[Opening GIVEN DATA section]

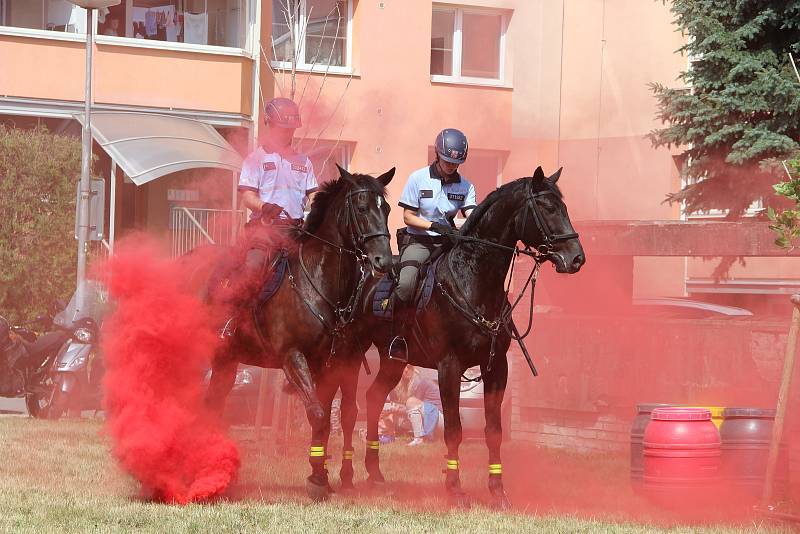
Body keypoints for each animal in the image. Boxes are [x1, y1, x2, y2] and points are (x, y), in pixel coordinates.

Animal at [205, 164, 396, 502]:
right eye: (361, 208)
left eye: (385, 208)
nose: (382, 260)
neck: (318, 282)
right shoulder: (293, 357)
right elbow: (318, 413)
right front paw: (318, 479)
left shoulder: (330, 363)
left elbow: (327, 415)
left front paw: (321, 473)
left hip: (227, 360)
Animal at [334, 170, 584, 508]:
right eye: (547, 207)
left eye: (563, 206)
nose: (577, 258)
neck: (473, 279)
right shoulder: (449, 367)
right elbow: (453, 429)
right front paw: (455, 488)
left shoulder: (496, 368)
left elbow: (493, 430)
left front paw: (498, 491)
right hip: (350, 355)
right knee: (350, 409)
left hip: (393, 360)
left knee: (373, 398)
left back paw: (375, 472)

[Closing GIVEN DATA section]

Transcribe exactly, and only, the lines from the one holding "right front paw: (455, 488)" through the final line of the listing.

right front paw: (455, 488)
left shoulder: (496, 368)
left elbow: (493, 430)
left front paw: (498, 491)
right hip: (350, 355)
right knee: (350, 409)
left hip: (393, 360)
left knee: (373, 398)
left back paw: (375, 472)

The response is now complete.